==== SUPPLIED MATERIAL
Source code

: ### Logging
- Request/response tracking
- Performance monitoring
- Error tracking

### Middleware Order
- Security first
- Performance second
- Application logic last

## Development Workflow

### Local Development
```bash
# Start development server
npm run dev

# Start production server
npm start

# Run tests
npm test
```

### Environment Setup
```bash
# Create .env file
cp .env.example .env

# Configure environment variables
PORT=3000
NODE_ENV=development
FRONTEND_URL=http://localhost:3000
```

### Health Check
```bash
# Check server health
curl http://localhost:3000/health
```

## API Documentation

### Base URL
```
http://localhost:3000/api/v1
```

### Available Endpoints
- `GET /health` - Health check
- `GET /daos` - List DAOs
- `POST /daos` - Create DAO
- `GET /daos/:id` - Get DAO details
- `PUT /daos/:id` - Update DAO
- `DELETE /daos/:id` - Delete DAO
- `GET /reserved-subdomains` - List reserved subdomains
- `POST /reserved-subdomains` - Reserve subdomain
========
==== SUPPLIED MATERIAL
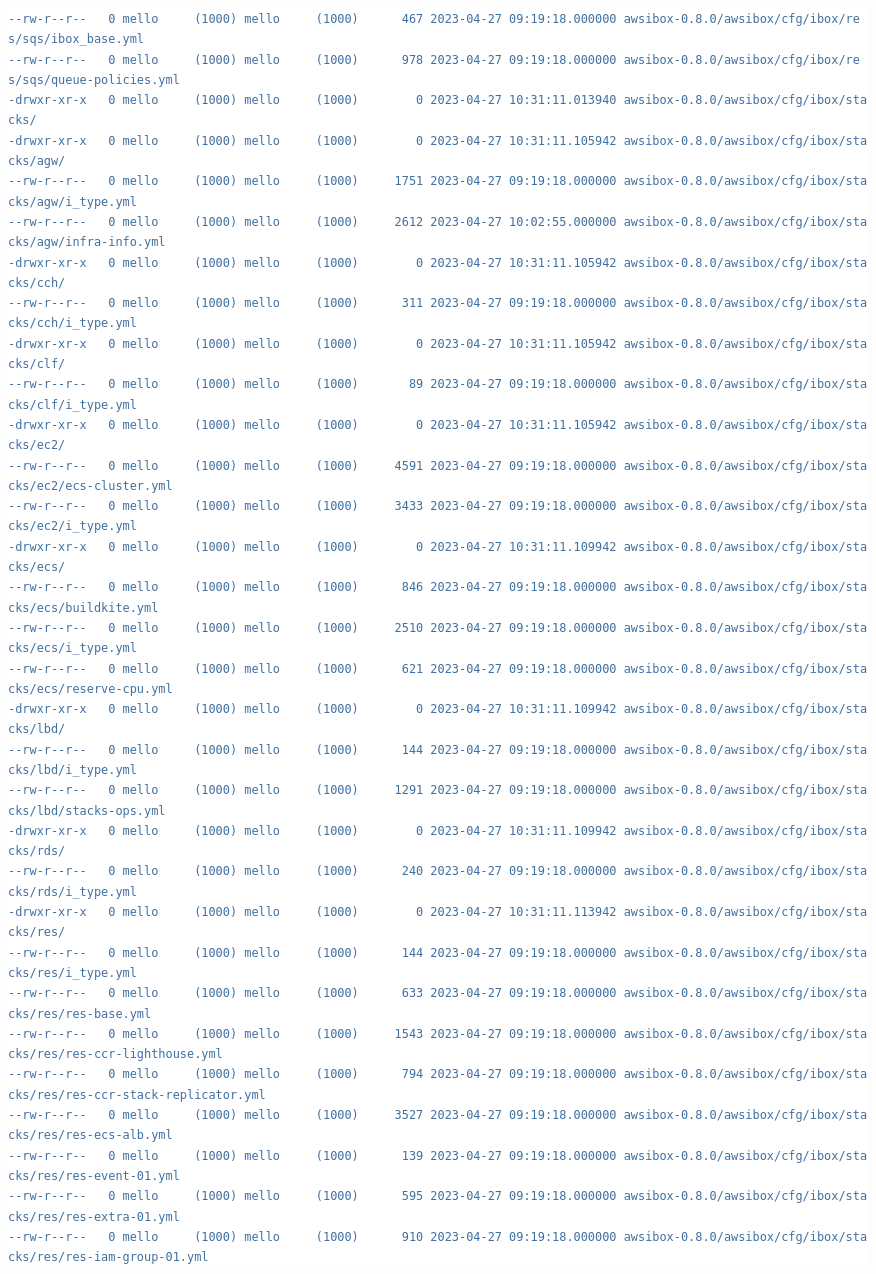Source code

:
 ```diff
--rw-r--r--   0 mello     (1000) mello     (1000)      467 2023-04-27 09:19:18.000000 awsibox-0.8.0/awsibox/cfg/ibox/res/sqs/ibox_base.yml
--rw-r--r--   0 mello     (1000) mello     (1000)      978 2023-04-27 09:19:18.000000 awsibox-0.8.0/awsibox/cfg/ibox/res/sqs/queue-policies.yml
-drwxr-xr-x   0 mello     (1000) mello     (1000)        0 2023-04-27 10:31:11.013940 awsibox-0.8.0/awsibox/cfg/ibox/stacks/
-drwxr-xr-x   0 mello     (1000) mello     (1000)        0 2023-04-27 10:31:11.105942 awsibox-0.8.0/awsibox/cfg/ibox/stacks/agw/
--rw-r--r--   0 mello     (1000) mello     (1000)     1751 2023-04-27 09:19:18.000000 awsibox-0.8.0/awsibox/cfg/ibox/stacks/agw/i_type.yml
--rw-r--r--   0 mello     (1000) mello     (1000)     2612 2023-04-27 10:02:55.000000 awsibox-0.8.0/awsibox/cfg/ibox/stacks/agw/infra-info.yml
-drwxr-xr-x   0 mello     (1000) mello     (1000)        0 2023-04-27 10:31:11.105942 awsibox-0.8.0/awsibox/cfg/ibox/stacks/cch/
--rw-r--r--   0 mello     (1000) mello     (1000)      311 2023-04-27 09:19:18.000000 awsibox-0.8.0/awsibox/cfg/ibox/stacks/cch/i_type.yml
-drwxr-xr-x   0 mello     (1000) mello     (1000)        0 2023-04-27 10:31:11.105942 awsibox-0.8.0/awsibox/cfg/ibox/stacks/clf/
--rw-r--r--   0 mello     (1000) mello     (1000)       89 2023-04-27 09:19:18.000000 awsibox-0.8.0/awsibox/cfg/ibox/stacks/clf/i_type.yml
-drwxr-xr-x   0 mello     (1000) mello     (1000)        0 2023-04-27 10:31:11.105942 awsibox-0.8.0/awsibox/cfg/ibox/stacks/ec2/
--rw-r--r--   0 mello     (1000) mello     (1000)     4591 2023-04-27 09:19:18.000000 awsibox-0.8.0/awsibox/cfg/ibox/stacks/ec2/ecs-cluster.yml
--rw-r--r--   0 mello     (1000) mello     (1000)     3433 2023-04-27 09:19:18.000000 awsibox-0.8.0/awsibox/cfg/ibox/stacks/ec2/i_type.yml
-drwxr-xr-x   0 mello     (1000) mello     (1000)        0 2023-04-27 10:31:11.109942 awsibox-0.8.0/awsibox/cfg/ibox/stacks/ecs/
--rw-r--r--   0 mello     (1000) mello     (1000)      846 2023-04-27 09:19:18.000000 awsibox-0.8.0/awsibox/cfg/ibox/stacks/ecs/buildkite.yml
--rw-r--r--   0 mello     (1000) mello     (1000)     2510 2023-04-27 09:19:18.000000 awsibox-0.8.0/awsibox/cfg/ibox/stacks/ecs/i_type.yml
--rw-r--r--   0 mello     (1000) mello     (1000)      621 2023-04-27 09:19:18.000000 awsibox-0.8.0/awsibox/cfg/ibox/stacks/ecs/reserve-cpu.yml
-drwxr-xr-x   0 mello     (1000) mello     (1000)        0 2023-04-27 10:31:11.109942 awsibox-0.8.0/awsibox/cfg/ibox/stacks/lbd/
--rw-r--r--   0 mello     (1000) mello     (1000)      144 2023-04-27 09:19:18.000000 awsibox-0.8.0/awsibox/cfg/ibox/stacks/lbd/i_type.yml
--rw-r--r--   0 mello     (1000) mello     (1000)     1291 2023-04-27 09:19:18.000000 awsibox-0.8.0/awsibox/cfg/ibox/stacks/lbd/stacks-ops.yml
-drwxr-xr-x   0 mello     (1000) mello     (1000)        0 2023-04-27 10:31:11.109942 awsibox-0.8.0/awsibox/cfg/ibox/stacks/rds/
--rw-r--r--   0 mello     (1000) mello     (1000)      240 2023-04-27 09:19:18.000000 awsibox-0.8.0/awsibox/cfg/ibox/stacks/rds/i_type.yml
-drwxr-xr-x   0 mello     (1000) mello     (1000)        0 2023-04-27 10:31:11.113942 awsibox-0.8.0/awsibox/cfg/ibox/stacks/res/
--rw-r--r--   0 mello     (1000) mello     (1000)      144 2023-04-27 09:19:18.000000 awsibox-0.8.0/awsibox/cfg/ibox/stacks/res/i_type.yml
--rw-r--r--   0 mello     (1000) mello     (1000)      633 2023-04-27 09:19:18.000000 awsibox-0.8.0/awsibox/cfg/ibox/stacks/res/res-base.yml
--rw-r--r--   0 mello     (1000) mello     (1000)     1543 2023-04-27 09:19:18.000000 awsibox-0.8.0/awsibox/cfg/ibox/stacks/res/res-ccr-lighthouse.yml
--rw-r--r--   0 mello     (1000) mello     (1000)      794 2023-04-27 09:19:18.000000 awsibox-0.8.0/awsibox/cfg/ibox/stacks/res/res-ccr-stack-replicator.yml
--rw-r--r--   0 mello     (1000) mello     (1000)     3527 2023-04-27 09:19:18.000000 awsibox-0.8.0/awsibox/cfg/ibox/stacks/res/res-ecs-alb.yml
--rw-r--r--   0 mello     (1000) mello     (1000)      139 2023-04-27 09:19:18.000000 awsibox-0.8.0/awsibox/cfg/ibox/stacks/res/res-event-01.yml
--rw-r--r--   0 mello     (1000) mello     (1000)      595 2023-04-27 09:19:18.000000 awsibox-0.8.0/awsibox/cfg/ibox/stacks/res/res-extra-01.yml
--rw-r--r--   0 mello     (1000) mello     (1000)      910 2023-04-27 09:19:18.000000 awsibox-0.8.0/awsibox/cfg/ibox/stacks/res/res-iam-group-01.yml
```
========
> [EXERCISE DETAILS] Copy the lines above exactly, beginning at the line that has "- Create DAO" and stopping after the line that has "- Reserve subdomain", and omit the rest.

> [YOUR SOLUTION]
- `POST /daos` - Create DAO
- `GET /daos/:id` - Get DAO details
- `PUT /daos/:id` - Update DAO
- `DELETE /daos/:id` - Delete DAO
- `GET /reserved-subdomains` - List reserved subdomains
- `POST /reserved-subdomains` - Reserve subdomain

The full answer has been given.